══ Data extract ══
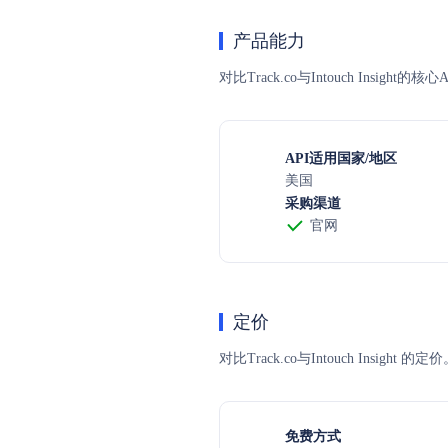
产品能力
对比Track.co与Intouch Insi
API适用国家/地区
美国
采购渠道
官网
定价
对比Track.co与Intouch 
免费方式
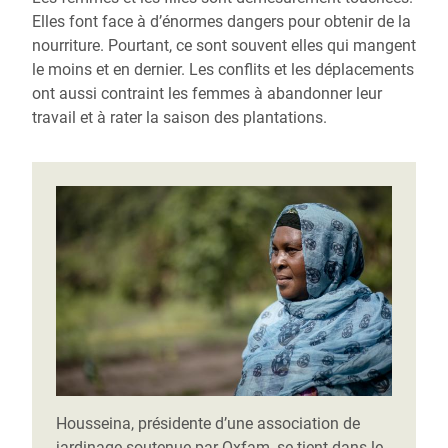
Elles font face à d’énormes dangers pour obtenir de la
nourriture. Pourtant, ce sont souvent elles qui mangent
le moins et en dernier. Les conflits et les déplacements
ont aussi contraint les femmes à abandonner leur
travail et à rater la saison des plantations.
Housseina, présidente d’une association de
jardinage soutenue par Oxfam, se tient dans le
═══
§ **Task directions**: Repeat each of the records exactly as written, except for the pictures, which are to be left out.

§ **Response**:
产品能力
对比Track.co与Intouch Insi
API适用国家/地区
美国
采购渠道
官网
定价
对比Track.co与Intouch 
免费方式
Elles font face à d’énormes dangers pour obtenir de la
nourriture. Pourtant, ce sont souvent elles qui mangent
le moins et en dernier. Les conflits et les déplacements
ont aussi contraint les femmes à abandonner leur
travail et à rater la saison des plantations.
Housseina, présidente d’une association de
jardinage soutenue par Oxfam, se tient dans le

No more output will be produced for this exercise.